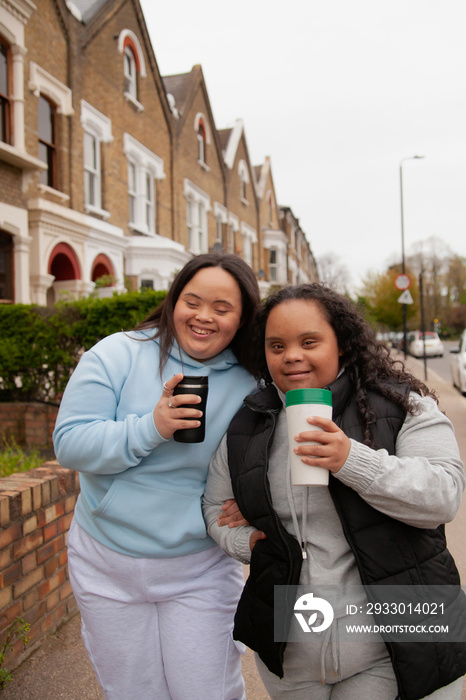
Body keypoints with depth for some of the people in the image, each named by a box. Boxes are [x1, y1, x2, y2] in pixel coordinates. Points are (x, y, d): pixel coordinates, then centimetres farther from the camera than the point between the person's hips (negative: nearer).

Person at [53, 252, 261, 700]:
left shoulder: (250, 386, -5)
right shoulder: (117, 355, -10)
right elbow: (70, 443, -16)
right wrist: (151, 428, -29)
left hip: (201, 570, 0)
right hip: (108, 564, 0)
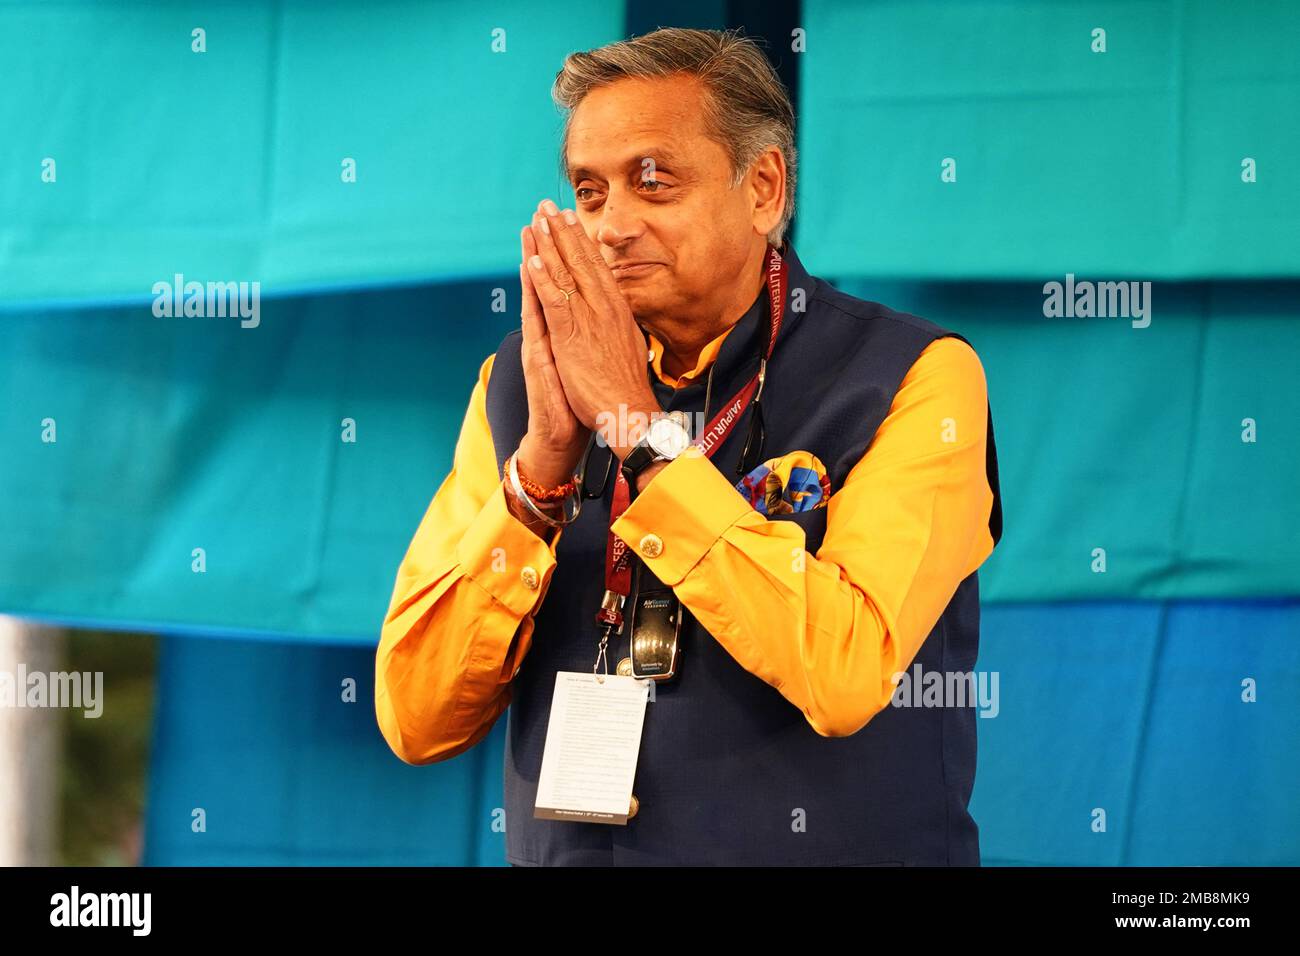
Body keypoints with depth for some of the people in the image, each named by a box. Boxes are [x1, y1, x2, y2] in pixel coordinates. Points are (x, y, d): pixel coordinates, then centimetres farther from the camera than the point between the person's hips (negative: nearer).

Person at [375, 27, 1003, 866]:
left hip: (832, 849, -3)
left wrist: (639, 427, -14)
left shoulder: (912, 378, -4)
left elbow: (843, 674, -18)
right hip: (567, 848, 3)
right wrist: (543, 463, -11)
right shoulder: (521, 382, 5)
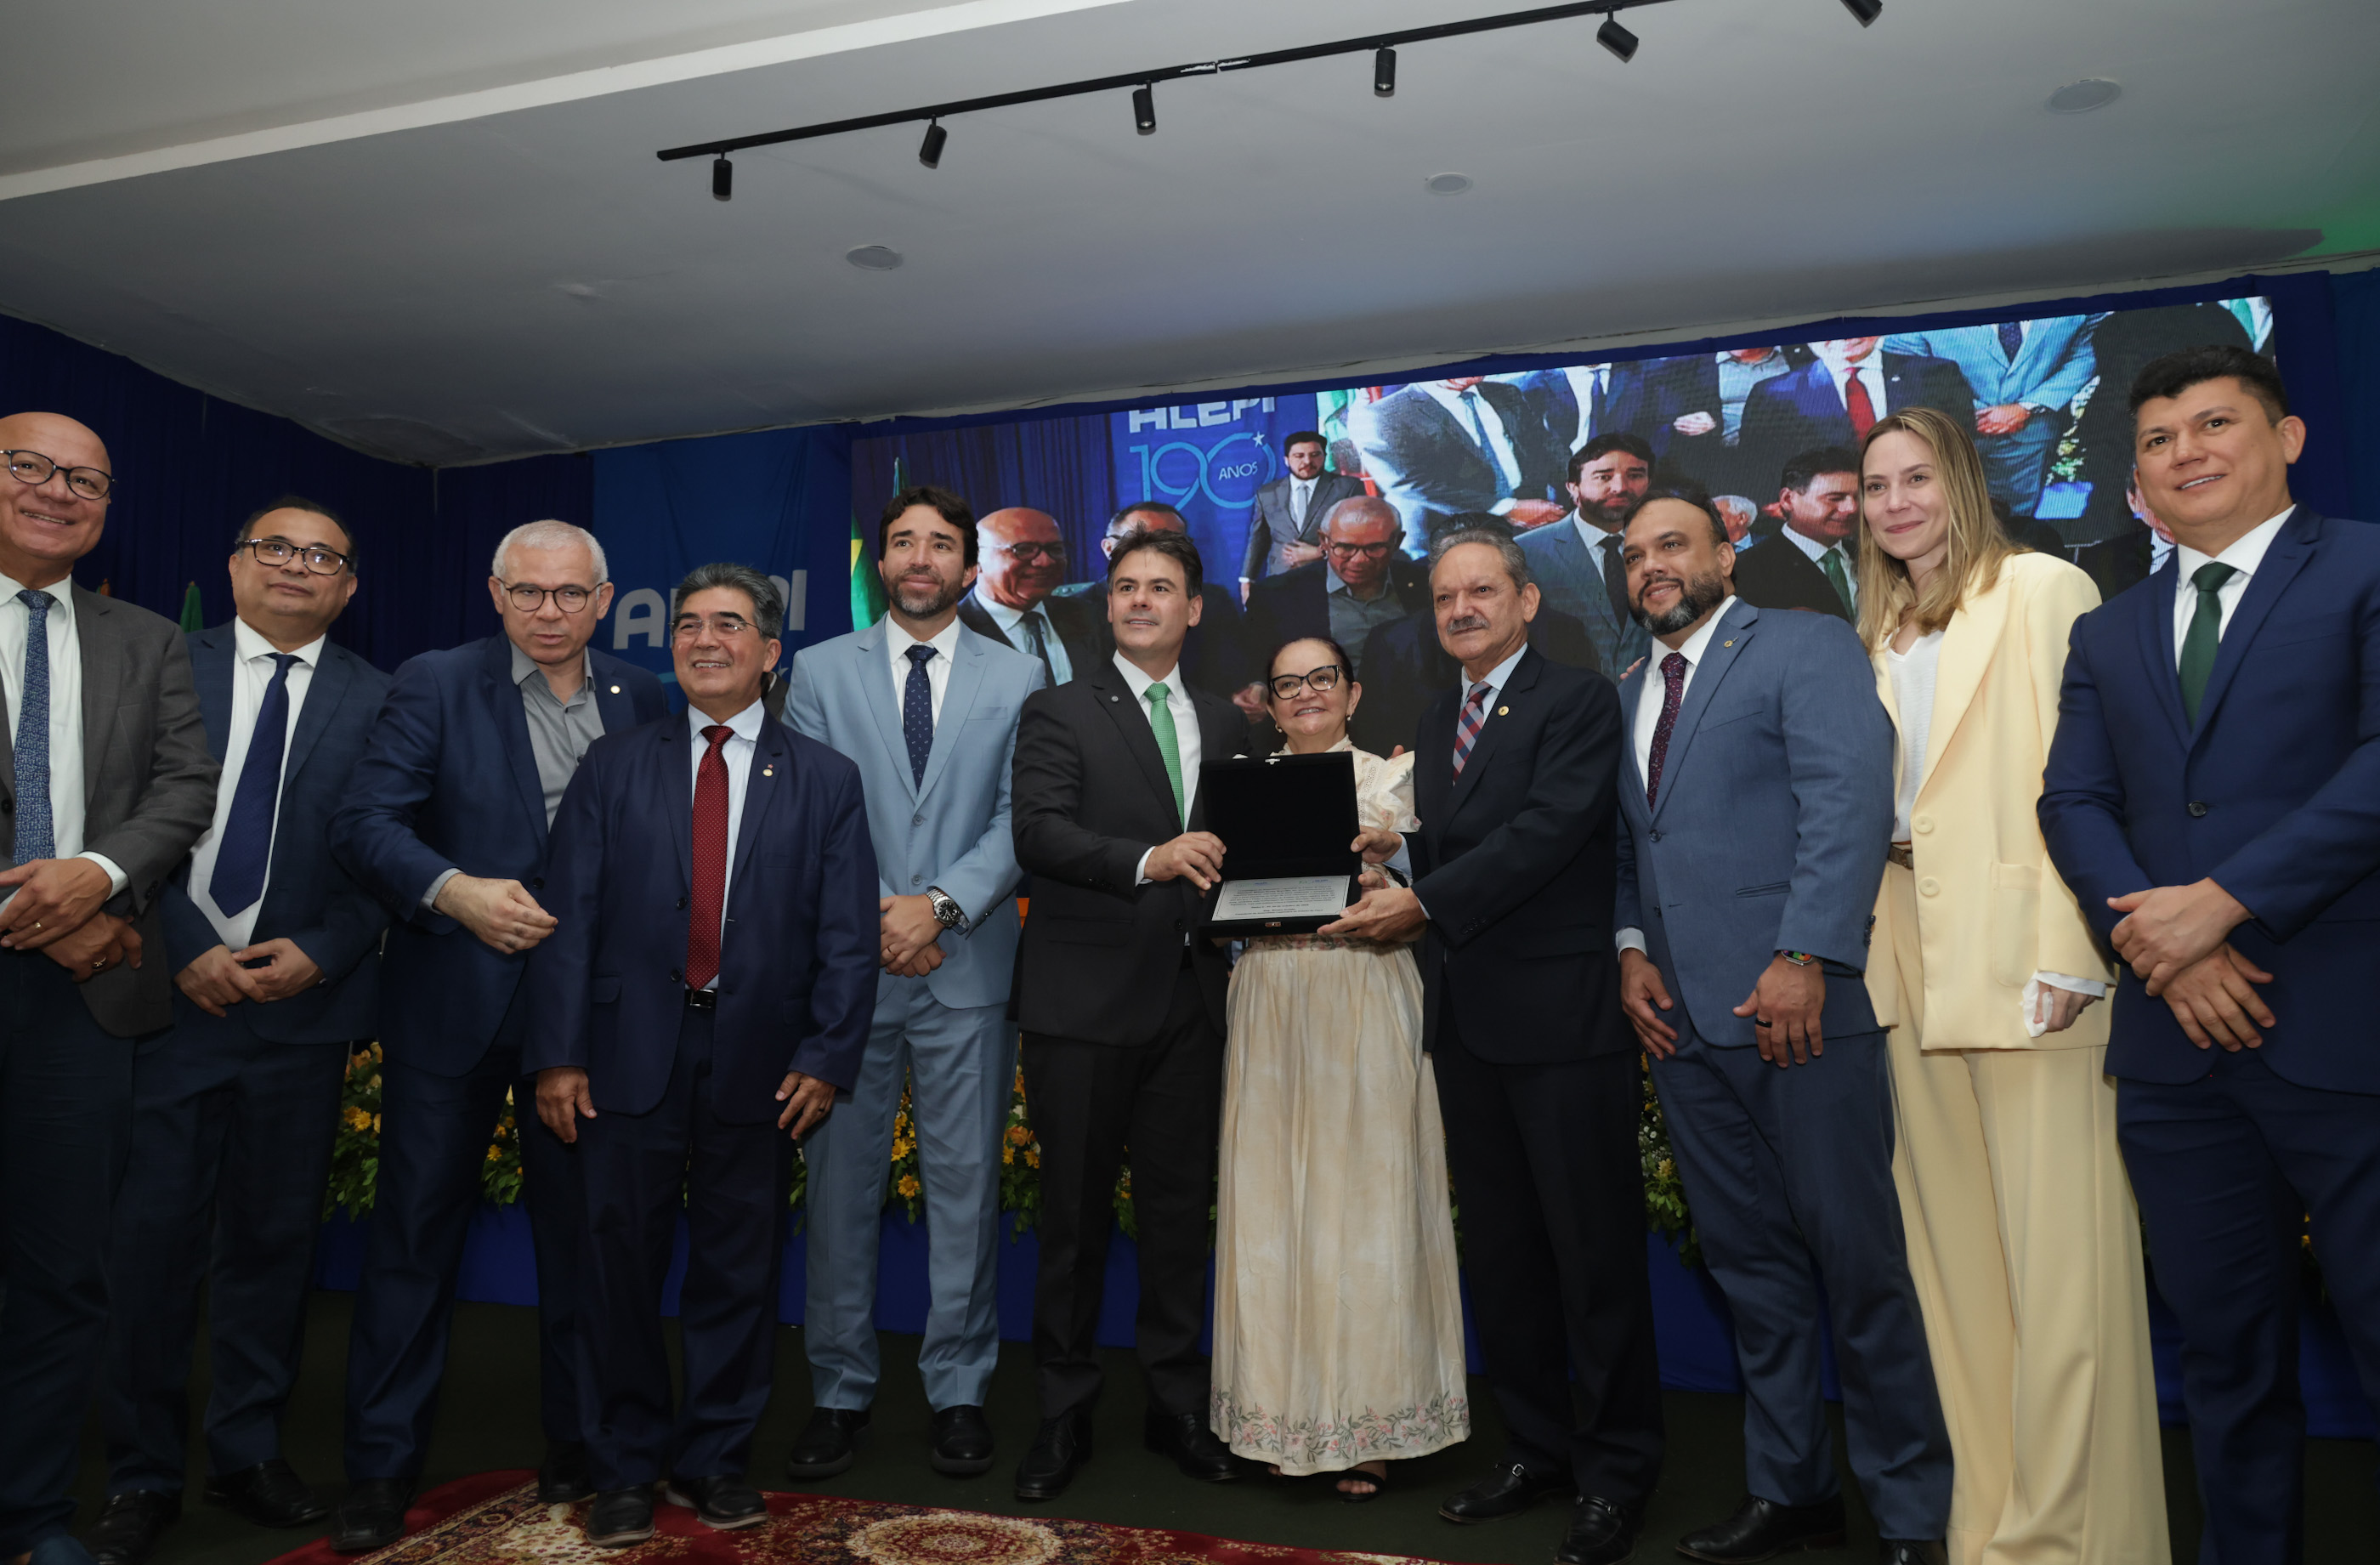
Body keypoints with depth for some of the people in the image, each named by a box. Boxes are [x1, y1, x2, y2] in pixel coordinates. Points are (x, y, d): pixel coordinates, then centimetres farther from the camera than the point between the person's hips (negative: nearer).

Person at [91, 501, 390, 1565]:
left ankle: (249, 1454, 24)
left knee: (274, 1237, 9)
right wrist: (187, 948, -9)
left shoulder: (378, 700, 5)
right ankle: (143, 1474, 19)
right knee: (152, 1236, 3)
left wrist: (319, 952, -10)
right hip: (170, 990, 0)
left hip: (304, 1000, 1)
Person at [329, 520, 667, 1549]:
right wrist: (455, 891, -24)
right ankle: (380, 1464, 21)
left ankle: (575, 1439, 27)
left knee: (579, 1224, 11)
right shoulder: (435, 684, -1)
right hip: (454, 1000, -2)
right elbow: (363, 822, -9)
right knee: (416, 1227, 7)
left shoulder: (640, 698, 6)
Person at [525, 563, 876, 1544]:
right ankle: (624, 1472, 27)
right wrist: (557, 1054, -5)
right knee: (620, 1268, 9)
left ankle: (714, 1461, 29)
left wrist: (827, 1057, -8)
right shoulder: (612, 767, 8)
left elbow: (846, 935, 0)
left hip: (759, 1062, 0)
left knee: (739, 1272, 11)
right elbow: (567, 917, 2)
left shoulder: (825, 781, 5)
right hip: (630, 1054, 1)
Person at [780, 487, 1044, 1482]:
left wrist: (941, 904, -13)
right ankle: (839, 1392, 21)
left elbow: (1020, 821, -1)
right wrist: (874, 914, -9)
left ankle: (959, 1391, 19)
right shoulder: (821, 671, 9)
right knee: (838, 1184, 6)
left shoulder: (1017, 678, 8)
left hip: (967, 965, 0)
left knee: (966, 1186, 5)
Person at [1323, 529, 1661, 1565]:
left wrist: (1423, 903, -18)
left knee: (1595, 1252, 3)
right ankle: (1535, 1447, 30)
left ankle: (1616, 1473, 18)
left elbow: (1546, 832, -18)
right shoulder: (1438, 722, 17)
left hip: (1563, 1015, -7)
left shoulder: (1577, 704, -6)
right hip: (1466, 1017, 7)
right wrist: (1387, 886, -4)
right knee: (1501, 1253, 15)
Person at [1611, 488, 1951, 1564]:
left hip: (1798, 1004, -6)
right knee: (1750, 1264, 12)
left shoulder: (1806, 646, -1)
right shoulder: (1630, 695, 19)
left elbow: (1851, 801, -12)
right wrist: (1632, 949, 4)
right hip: (1683, 1017, 6)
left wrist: (1804, 960, -20)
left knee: (1861, 1261, 1)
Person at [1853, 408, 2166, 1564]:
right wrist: (1874, 942, 7)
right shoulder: (1881, 634, 17)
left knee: (2057, 1245, -4)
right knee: (1954, 1247, 11)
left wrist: (2070, 953, -16)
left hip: (2021, 955, -6)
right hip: (1912, 953, 7)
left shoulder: (2044, 591, -2)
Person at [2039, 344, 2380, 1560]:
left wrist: (2225, 900, -16)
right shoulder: (2106, 636, 16)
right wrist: (2158, 936, -10)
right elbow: (2073, 804, 6)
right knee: (2228, 1364, 13)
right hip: (2176, 1045, 4)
▬▬▬▬▬▬
**TASK PROMPT**
Copy all of the data above word for word, leaving out the pictures.

**THE ANSWER**
Body keypoints with depth for some of the people in the image, each named by a box. Boxes are [x1, y1, x2, y2] in pixel coordinates. Points are (x, y, d): pixel coordinates, then centimetres farther from the camera than the point between the person's hips (negative: nearer).

Person at [53, 252, 261, 700]:
left shoulder: (250, 386, -5)
right shoulder: (117, 355, -10)
right elbow: (70, 443, -16)
right wrist: (151, 428, -29)
left hip: (201, 570, 0)
right hip: (108, 564, 0)
Body keypoints with depth for some of the people in the image, each named by a box. Boxes are [x1, y1, x2, y2] in pixel coordinates. Points are (x, y, d): pixel coordinates, then centimetres farther from the camera than the point between the person's hips (negative: nearer).

Person at [375, 27, 1003, 866]:
left hip: (832, 849, -3)
left wrist: (639, 427, -14)
left shoulder: (912, 378, -4)
left elbow: (843, 674, -18)
right hip: (567, 848, 3)
right wrist: (543, 463, -11)
right shoulder: (521, 382, 5)
Body keypoints with depth for some of the people in the image, each named by a box. Boxes are [x1, y1, x2, y2] in pixel coordinates. Points are (x, y, d): pixel coordinates, then centimetres farther from the camera than the point between the person's hips (negative: nearer).

Person at [91, 501, 390, 1565]:
left ankle: (249, 1454, 24)
left knee: (274, 1237, 9)
right wrist: (187, 948, -9)
left shoulder: (378, 700, 5)
right ankle: (143, 1474, 19)
right knee: (152, 1236, 3)
left wrist: (319, 952, -10)
right hip: (170, 990, 0)
left hip: (304, 1000, 1)
Person at [329, 520, 667, 1549]:
right wrist: (455, 891, -24)
right ankle: (380, 1464, 21)
left ankle: (575, 1439, 27)
left knee: (579, 1224, 11)
right shoulder: (435, 684, -1)
right hip: (454, 1000, -2)
right elbow: (363, 822, -9)
right knee: (416, 1227, 7)
left shoulder: (640, 698, 6)
Person at [525, 563, 876, 1544]:
right ankle: (624, 1472, 27)
right wrist: (557, 1054, -5)
right knee: (620, 1268, 9)
left ankle: (714, 1461, 29)
left wrist: (827, 1057, -8)
right shoulder: (612, 767, 8)
left elbow: (846, 935, 0)
left hip: (759, 1062, 0)
left knee: (739, 1272, 11)
right elbow: (567, 917, 2)
left shoulder: (825, 781, 5)
right hip: (630, 1054, 1)
Person at [780, 487, 1044, 1482]:
left wrist: (941, 904, -13)
right ankle: (839, 1392, 21)
left elbow: (1020, 821, -1)
right wrist: (874, 914, -9)
left ankle: (959, 1391, 19)
right shoulder: (821, 671, 9)
right knee: (838, 1184, 6)
left shoulder: (1017, 678, 8)
left hip: (967, 965, 0)
left knee: (966, 1186, 5)
Person at [1323, 529, 1661, 1565]:
left wrist: (1423, 903, -18)
left knee: (1595, 1252, 3)
right ankle: (1535, 1447, 30)
left ankle: (1616, 1473, 18)
left elbow: (1546, 832, -18)
right shoulder: (1438, 722, 17)
left hip: (1563, 1015, -7)
left shoulder: (1577, 704, -6)
right hip: (1466, 1017, 7)
right wrist: (1387, 886, -4)
right knee: (1501, 1253, 15)
Person at [1611, 488, 1951, 1564]:
left hip: (1798, 1004, -6)
right knee: (1750, 1264, 12)
left shoulder: (1806, 646, -1)
right shoulder: (1630, 695, 19)
left elbow: (1851, 801, -12)
right wrist: (1632, 949, 4)
right hip: (1683, 1017, 6)
left wrist: (1804, 960, -20)
left knee: (1861, 1261, 1)
Person at [1853, 408, 2166, 1564]:
right wrist: (1874, 942, 7)
right shoulder: (1881, 634, 17)
left knee: (2057, 1245, -4)
right knee: (1954, 1247, 11)
left wrist: (2070, 953, -16)
left hip: (2021, 955, -6)
right hip: (1912, 953, 7)
left shoulder: (2044, 591, -2)
Person at [2039, 344, 2380, 1560]:
left wrist: (2225, 900, -16)
right shoulder: (2106, 636, 16)
right wrist: (2158, 936, -10)
right elbow: (2073, 804, 6)
right knee: (2228, 1364, 13)
right hip: (2176, 1045, 4)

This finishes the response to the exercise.